Standardisation: This is an important step before modelling as the features are needed to be in particular range. Consider this example, if feature age 50 and insulin 0.5 is fed into ML algorithm the machine thinks that age is more important as it has higher value. For this reason, we need to normalize the dataset leaving out the target column. After completing this standardisation process, the dataset looks like this- We are doing this before visuals and modelling so that the features get normalize, this is achieved by using Standard scalar. Below are the few lines of normalized features –
Modelling: We will be using different machine learning algorithms such as SVM(Support Vector Machine), Logistic Regression , Random Forest classifier, Decision tree, KNN(K- Nearest Neighbours) and MLP(Multilayer Perceptron),XG Boost classifier, and SGD classifier.
Logistic Regression: this algorithm is also from sklearn python package, here the main hyperparameters are C and Penalty (L1 or L2).
KNN: K- nearest neighbour is a machine learning algorithm which uses distance metrics to find the closest neighbours of our features, we need to find the value of k to get the best accuracy at a particular value.
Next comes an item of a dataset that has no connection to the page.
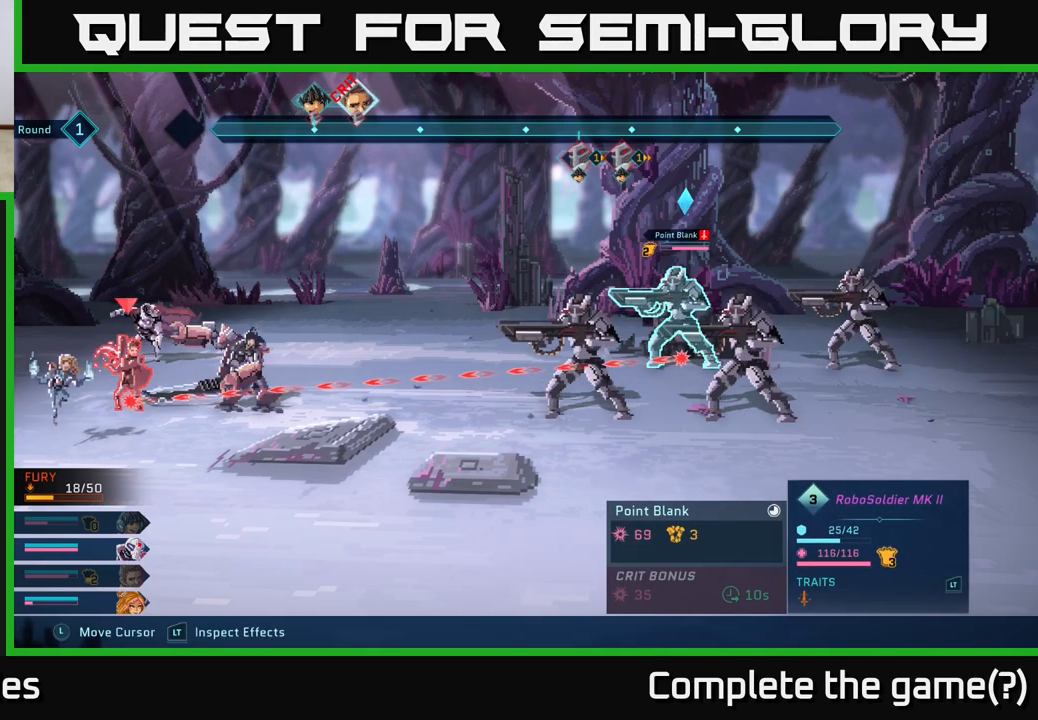
{"buttons": ["R2"], "left_stick": "center", "right_stick": "center", "events": []}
We will be testing with many numbers of k- neighbours, so that we can find the best amount for k to achieve better accuracy.
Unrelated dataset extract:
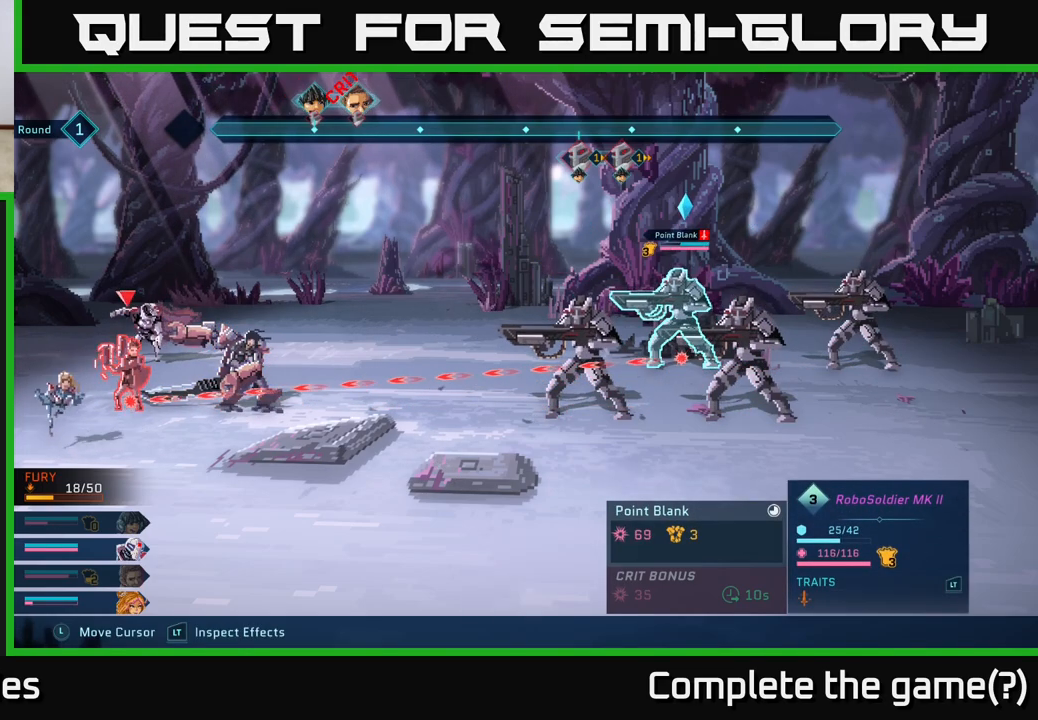
{"buttons": ["R2"], "left_stick": "center", "right_stick": "center", "events": [[167, "left_stick", "down"], [367, "left_stick", "center"]]}
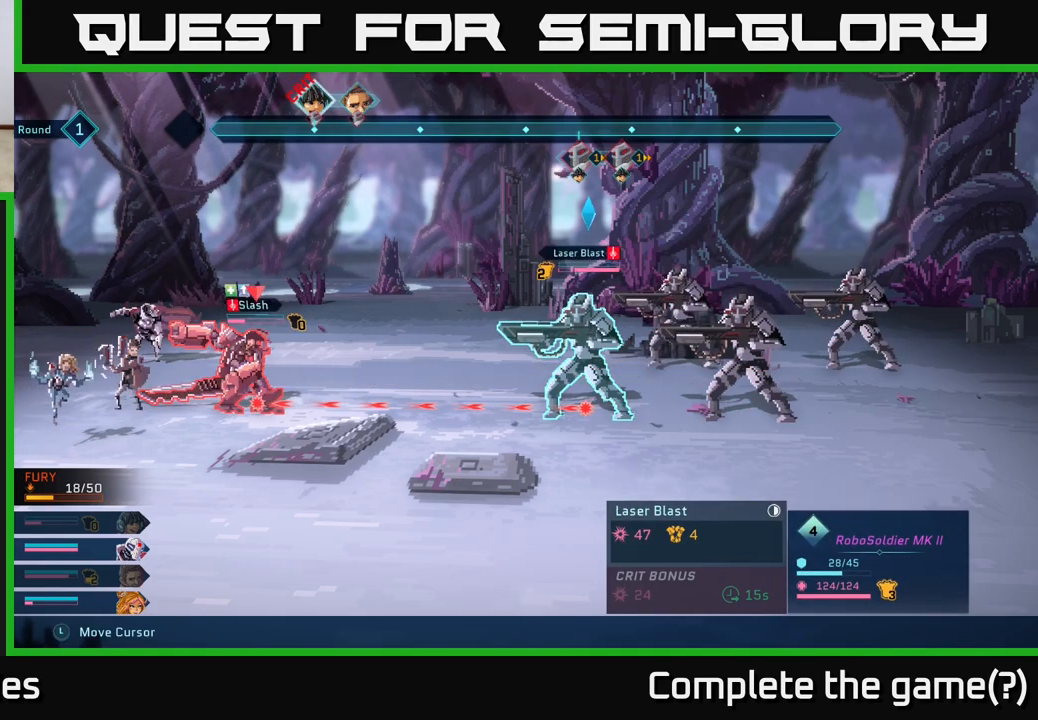
{"buttons": ["R2"], "left_stick": "center", "right_stick": "center", "events": []}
Decision Tree: decision tree classifier is used here, and we import this classifier from sklearn package.
The accuracy of decision tree is lower than other models.
Random Forest: this algorithm is a type of ensemble model which works well for classification problems. Let us first find the important features and then predict the readmission of patients.
SGD Classifier: SGD Classifier implements regularised linear models with Stochastic Gradient Descent. Stochastic gradient descent considers only 1 random point while changing weights, unlike gradient descent which considers the whole training data.
XGboost: Gradient boosting is a machine learning technique for regression and classification problems, which produces a prediction model in the form of an ensemble of weak prediction models, typically decision trees.
We got better accuracy than any others using Gradient boosting algorithm with mostly 70% accuracy. Now let’s try Grid Search CV for other models and set correct parameters to achieve better accuracy.
Decision Tree Hyperparameter Tuning:
Our best accuracy looks like this with 77% Accuracy. Let’s plot the Classification report and Roc curve:
AUC – ROC curve: AUC–ROC curve is the model selection metric for bi–multi-class classification problem. ROC is a probability curve for different classes. ROC tells us how good the model is for distinguishing the given classes, in terms of the predicted probability. A typical ROC curve has False Positive Rate (FPR) on the X-axis and True Positive Rate (TPR) on the Y-axis. The area covered by the curve is the area between the orange line (ROC) and the axis. This area covered is AUC. The bigger the area covered, the better the machine learning models is at distinguishing the given classes. The ideal value for AUC is 1.
Further proceedings: We had used 50 features to understand the features linked with admission. However, in future we can reduce this in the final analyses. Further neural networks should be used to achieve better accuracy, and we can reduce the dataset size as it takes lot time while running Grid Search CV.